Parmi les nombreux accords de composition administrative signés l’an passé par l’AMF, plusieurs ont concerné des cas de manipulation de cours. Syquant Capital, 4 milliards d’euros d’encours sous gestion, a fait partie des sociétés de gestion contrôlées sur ce sujet par l’Autorité et ayant accepté un accord à hauteur de 350 000 euros. A la suite d’une enquête, l’AMF lui a reproché d’avoir introduit entre le 1er mars 2013 et le 30 mars 2016 de nombreux ordres d’achat portant sur des actions nouvelles de grandes sociétés cotées françaises (Alcatel, Axa, LVMH, Vinci…) à des prix susceptibles de dissuader d’autres acheteurs d’intervenir puis de les avoir annulés partiellement moins de trente secondes avant le fixing. Selon l’AMF, cette démarche aurait permis à Syquant de bénéficier d’un prix d’achat des nouveaux titres plus avantageux et ainsi d’améliorer de près de 284 000 euros le gain pour sa gestion. 

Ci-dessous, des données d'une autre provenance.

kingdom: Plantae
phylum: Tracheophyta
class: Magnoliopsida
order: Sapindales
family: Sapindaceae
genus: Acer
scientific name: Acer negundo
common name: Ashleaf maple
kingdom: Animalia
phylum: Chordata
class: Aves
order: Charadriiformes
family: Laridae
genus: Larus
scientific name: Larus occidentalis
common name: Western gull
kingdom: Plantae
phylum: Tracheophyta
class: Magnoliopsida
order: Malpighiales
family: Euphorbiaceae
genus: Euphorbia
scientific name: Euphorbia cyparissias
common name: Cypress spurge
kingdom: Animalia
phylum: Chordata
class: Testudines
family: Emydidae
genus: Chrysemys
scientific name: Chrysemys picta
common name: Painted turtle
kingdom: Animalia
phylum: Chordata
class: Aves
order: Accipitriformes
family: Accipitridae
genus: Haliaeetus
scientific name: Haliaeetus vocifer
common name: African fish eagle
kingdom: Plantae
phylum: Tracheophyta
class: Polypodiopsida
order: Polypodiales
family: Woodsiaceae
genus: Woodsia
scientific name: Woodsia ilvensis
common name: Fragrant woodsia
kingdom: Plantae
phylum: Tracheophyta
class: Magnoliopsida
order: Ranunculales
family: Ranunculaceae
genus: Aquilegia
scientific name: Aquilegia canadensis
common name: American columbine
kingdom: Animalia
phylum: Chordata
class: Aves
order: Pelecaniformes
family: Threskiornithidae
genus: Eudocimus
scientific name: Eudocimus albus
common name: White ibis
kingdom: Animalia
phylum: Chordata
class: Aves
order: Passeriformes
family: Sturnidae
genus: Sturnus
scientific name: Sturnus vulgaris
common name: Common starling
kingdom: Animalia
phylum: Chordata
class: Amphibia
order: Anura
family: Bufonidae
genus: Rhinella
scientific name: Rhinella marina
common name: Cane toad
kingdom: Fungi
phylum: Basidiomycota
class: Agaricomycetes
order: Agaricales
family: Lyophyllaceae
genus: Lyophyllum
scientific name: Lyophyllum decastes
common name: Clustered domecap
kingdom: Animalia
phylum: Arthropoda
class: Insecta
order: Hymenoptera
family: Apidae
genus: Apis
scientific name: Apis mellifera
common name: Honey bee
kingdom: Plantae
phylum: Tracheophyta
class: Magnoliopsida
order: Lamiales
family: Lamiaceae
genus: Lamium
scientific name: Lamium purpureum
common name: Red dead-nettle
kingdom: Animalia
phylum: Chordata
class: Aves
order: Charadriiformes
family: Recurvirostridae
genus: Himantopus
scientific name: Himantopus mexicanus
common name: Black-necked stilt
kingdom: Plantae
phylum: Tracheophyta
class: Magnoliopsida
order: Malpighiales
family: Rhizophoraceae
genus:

La société de gestion a contesté le calcul de l’AMF et a rappelé que ces opérations annulées étaient liées à son mode de fonctionnement opérationnel. Le marché des actions nouvelles, qui sont émises par les groupes cotés dans le cadre notamment de programmes de stock-options pour leurs dirigeants, constitue un marché confidentiel et peu liquide qui ne cote pas en continu. Effectuant des arbitrages entre les actions nouvelles et les actions ordinaires sur ce marché, Syquant Capital avait pour objectif d’acheter les actions nouvelles au meilleur prix par rapport aux ordinaires. Compte tenu de la fluctuation du prix de ces dernières, il avait ainsi mis en place ce modèle de fractionnement et d’annulation des ordres pour éviter notamment les modifications de prix sur ses ordres à la dernière minute de manière manuelle par son broker, ce qui peut être source de latence et d’erreur humaine. Ce mode opératoire conduisant à un grand nombre d’annulations, Syquant Capital a dès mars 2015 pris les mesures correctives dans ses systèmes pour y pallier. Une adaptation de son modèle qui aurait conduit l’Autorité des marchés financiers à transiger avec la société et non pas à entrer dans une procédure de sanction.